[Exercise passage]:
== == ==

On May 1st 2003, the Foundation for Russian American Economic Cooperation (FRAEC), a strategic partner of the Pacific Northwest Center for Global Security (PNWCGS), sponsored a dinner in Seattle with keynote speaker, Laura Holgate, to discuss collaboration between the Russian Federation and the United States to reduce the threat of nuclear, biological and chemical weapons. The event was attended by FRAEC members and supporters interested in issues of global security.

The Foundation for Russian American Economic Cooperation is a nonprofit organization founded in 1989 to foster expanded economic ties between Russia and the United States. FRAEC’s efforts also include cooperation with Russia in the areas of economic development, civil society and social services.

Holgate’s speech. “An Agenda for A Safer World,” addressed the challenges posed by the threat of weapons of mass destruction (WMD), offering insight and recommendations. Holgate has been with the Nuclear Threat Initiative (NTI) since 2001 and is vice president of the Newly Independent States/Russia programs.

== == ==

[Data extracts]:
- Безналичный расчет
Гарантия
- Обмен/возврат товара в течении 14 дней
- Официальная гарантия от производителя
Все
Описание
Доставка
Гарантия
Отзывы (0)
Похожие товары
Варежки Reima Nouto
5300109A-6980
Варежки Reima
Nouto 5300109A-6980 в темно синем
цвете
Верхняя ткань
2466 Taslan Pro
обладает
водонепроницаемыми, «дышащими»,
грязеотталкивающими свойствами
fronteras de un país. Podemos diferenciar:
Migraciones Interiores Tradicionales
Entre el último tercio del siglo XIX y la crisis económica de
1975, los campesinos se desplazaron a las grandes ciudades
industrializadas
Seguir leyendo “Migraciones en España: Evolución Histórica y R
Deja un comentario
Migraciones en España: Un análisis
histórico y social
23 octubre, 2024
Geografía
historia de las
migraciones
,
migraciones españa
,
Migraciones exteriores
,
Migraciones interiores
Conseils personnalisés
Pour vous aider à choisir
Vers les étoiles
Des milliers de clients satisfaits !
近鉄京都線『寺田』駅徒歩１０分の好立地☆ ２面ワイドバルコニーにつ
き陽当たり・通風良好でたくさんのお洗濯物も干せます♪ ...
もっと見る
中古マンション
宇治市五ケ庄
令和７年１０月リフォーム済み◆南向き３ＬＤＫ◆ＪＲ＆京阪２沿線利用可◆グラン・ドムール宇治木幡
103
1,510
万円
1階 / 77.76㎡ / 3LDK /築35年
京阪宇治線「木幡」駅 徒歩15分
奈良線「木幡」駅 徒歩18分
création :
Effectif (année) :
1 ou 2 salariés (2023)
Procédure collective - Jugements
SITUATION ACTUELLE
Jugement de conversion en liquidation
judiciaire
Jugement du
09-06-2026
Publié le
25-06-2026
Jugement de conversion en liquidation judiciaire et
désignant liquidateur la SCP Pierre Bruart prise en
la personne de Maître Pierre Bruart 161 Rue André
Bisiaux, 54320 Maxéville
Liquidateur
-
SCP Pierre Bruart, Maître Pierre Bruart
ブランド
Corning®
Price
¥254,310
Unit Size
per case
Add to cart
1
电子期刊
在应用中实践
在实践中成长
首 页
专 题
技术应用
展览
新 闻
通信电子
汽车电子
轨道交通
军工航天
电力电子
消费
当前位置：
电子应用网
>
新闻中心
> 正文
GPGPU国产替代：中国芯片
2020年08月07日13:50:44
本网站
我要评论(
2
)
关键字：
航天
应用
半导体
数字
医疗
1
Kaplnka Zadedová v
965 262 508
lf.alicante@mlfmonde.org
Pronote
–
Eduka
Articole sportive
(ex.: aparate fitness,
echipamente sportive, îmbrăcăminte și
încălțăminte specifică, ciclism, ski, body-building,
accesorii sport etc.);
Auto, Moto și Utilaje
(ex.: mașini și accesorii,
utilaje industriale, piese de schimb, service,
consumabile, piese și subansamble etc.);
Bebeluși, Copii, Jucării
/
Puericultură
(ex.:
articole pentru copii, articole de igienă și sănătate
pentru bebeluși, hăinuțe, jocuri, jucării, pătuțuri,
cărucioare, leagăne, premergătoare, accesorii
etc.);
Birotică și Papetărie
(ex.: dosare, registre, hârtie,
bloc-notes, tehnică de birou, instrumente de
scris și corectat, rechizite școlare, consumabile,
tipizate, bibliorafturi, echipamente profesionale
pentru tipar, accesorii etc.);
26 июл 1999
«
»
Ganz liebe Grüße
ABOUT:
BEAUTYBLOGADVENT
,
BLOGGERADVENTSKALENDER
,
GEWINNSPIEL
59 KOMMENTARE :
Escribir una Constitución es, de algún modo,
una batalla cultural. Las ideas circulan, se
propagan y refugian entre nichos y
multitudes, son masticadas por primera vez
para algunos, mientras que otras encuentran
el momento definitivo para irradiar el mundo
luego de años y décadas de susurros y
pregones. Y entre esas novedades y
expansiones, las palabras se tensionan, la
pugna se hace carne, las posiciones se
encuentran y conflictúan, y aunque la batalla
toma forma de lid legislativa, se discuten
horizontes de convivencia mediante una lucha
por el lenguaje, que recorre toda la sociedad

== == ==

[Check your understanding]:
A. According to the FRAEC passage, in what year was the Foundation for Russian American Economic Cooperation founded?
B. Please reproduce the part of the FRAEC passage that begins with the words "On May 1st 2003, the" and stops after "and social services.".
None of the data is needed.

[Answer set]:
A. 1989

B.
On May 1st 2003, the Foundation for Russian American Economic Cooperation (FRAEC), a strategic partner of the Pacific Northwest Center for Global Security (PNWCGS), sponsored a dinner in Seattle with keynote speaker, Laura Holgate, to discuss collaboration between the Russian Federation and the United States to reduce the threat of nuclear, biological and chemical weapons. The event was attended by FRAEC members and supporters interested in issues of global security.

The Foundation for Russian American Economic Cooperation is a nonprofit organization founded in 1989 to foster expanded economic ties between Russia and the United States. FRAEC’s efforts also include cooperation with Russia in the areas of economic development, civil society and social services.